The long-standing practice of “reclamation” typically involves returning a degraded industrial (often mined) site to productive capacity. Reclamation increasingly is borrowing sheets from the restoration playbook, and so, too, are other practices that go under names such as “rehabilitation,” and “revegetation.” Most challenging may be explosion of interest in ecological design: heavily designed pockets of ecological function on rooftops, bioswales along roadsides, and schoolyard ecosystems. Restoration? Not exactly, but all of these practices share a commitment to that restorative impulse to undo damage.
Such effervescence at the beginning of the UN Decade on Ecosystem Restoration is exhilarating. It also courts problems that may not right away be apparent in a rush to embrace the prospect of solving problems. Will the relatively narrowly circumscribed “ecological restoration” à la SER serve an international community coming to grips with poverty alleviation, community empowerment, social justice, climate adaptation and mitigation, and a relentless pressure for measurable action? What will happen when the details about mismatch of principles and standards, between, say, the relative openness of rewilding versus the relatively tight perspective of ecological restoration, come to light and people become disillusioned? How best to cope with get-restored-quickly approaches involving accommodations such as fast-growth genetically modified tree species? Is there clarity about how best to manage synthetic organisms, genomic techniques, nanotechnologies, drone swarms for planting, and other innovations?
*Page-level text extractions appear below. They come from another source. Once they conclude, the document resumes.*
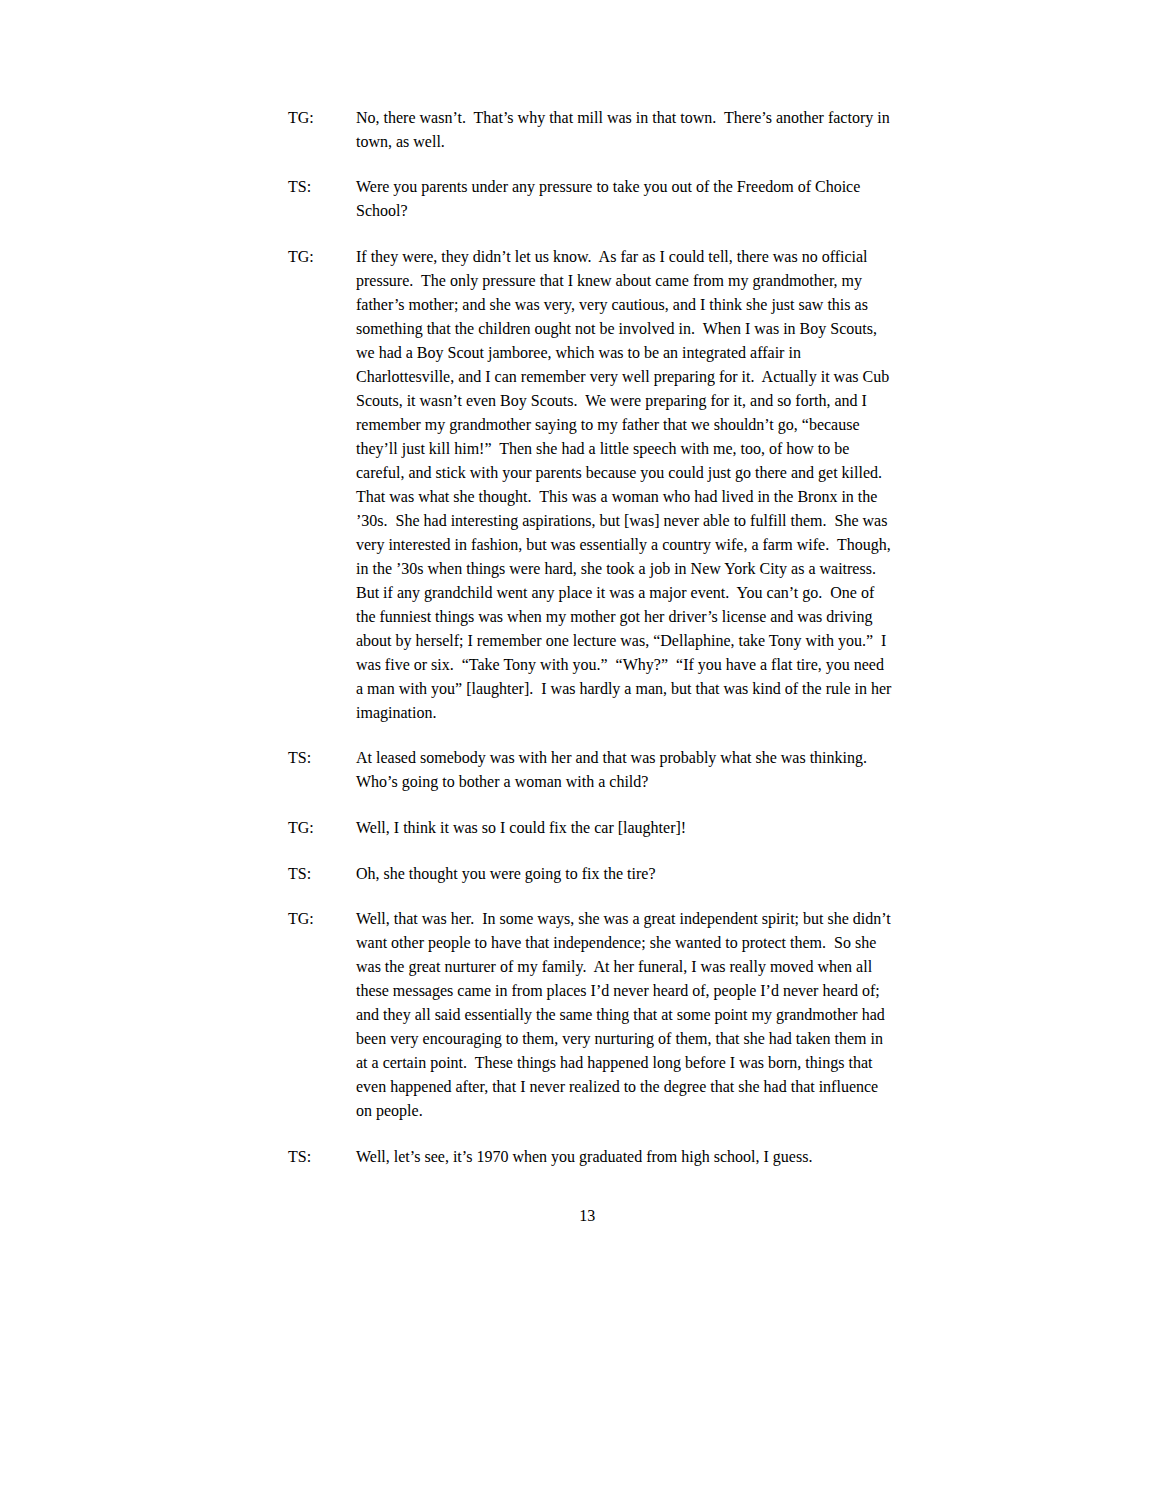TG:
No, there wasn’t. That’s why that mill was in that town. There’s another factory in town, as well.
TS:
Were you parents under any pressure to take you out of the Freedom of Choice School?
TG:
If they were, they didn’t let us know. As far as I could tell, there was no official pressure. The only pressure that I knew about came from my grandmother, my father’s mother; and she was very, very cautious, and I think she just saw this as something that the children ought not be involved in. When I was in Boy Scouts, we had a Boy Scout jamboree, which was to be an integrated affair in Charlottesville, and I can remember very well preparing for it. Actually it was Cub Scouts, it wasn’t even Boy Scouts. We were preparing for it, and so forth, and I remember my grandmother saying to my father that we shouldn’t go, “because they’ll just kill him!” Then she had a little speech with me, too, of how to be careful, and stick with your parents because you could just go there and get killed. That was what she thought. This was a woman who had lived in the Bronx in the ’30s. She had interesting aspirations, but [was] never able to fulfill them. She was very interested in fashion, but was essentially a country wife, a farm wife. Though, in the ’30s when things were hard, she took a job in New York City as a waitress. But if any grandchild went any place it was a major event. You can’t go. One of the funniest things was when my mother got her driver’s license and was driving about by herself; I remember one lecture was, “Dellaphine, take Tony with you.” I was five or six. “Take Tony with you.” “Why?” “If you have a flat tire, you need a man with you” [laughter]. I was hardly a man, but that was kind of the rule in her imagination.
TS:
At leased somebody was with her and that was probably what she was thinking. Who’s going to bother a woman with a child?
TG:
Well, I think it was so I could fix the car [laughter]!
TS:
Oh, she thought you were going to fix the tire?
TG:
Well, that was her. In some ways, she was a great independent spirit; but she didn’t want other people to have that independence; she wanted to protect them. So she was the great nurturer of my family. At her funeral, I was really moved when all these messages came in from places I’d never heard of, people I’d never heard of; and they all said essentially the same thing that at some point my grandmother had been very encouraging to them, very nurturing of them, that she had taken them in at a certain point. These things had happened long before I was born, things that even happened after, that I never realized to the degree that she had that influence on people.
TS:
Well, let’s see, it’s 1970 when you graduated from high school, I guess.
13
And, what of the term embedded in the UN Decade: “ecosystem” restoration? Ecosystems are spatial units bigger than organisms and ecological communities, and smaller than landscapes and ecoregions. Words do matter, and this could prove a complicating factor. I asked in 2003, “what use is there in guarding the perimeter of ecological restoration?” I suggested that an inclusive view of restoration that accepts virtually anything as restoration, “including mitigation projects, replacements, de novo ecosystem creations, formal naturalized gardens” risks restoration “drifting into meaninglessness of being co-opted by socially fashionable landscape trends.” Against this are arguments for an exclusive view of restoration that is aimed largely at ensuring professional standards. Thus, the debate rages on, and now on the international stage.
With restoration at the center stage of global commitments to achieve Sustainable Development Goals, reverse declines in biodiversity, and mitigate climate change, the need to understand and secure the keystones that hold up restoration could not be more urgent.
Eric Higgs is a Professor in the School of Environmental Studies at the University of Victoria and the author of “Nature by Design: People, Natural Process, and Ecological Restoration.” He is writing a new book, “Changing Nature: Human Ambition and Bittersweet Longing,” which argues for a future restoration that is adaptable to rapid change and committed to social justice.
Note about the Jasper National Park image at the top of the article: These composited images are part of the Mountain Legacy Project, the origins of which were described in “Nature By Design.” The 1915 image (top) was from M.P. Bridgland’s phototopographic survey of the north central portion of Jasper National Park. Jeanine Rhemtulla and Eric Higgs returned to the same location in 1998 to find dramatic forest infill and changes in the build-out of the town of Jasper. A Mountain Legacy field crew returned in 2019 to find an unprecedented outbreak of mountain pine beetle (the red tinge in the trees). And, so it goes: the shifting references of ecological restoration. [1915 images courtesy of Library and Archives Canada; 1998 and 2019 images (middle and bottom) courtesy of the Mountain Legacy Project; image composites by Mary Sanseverino].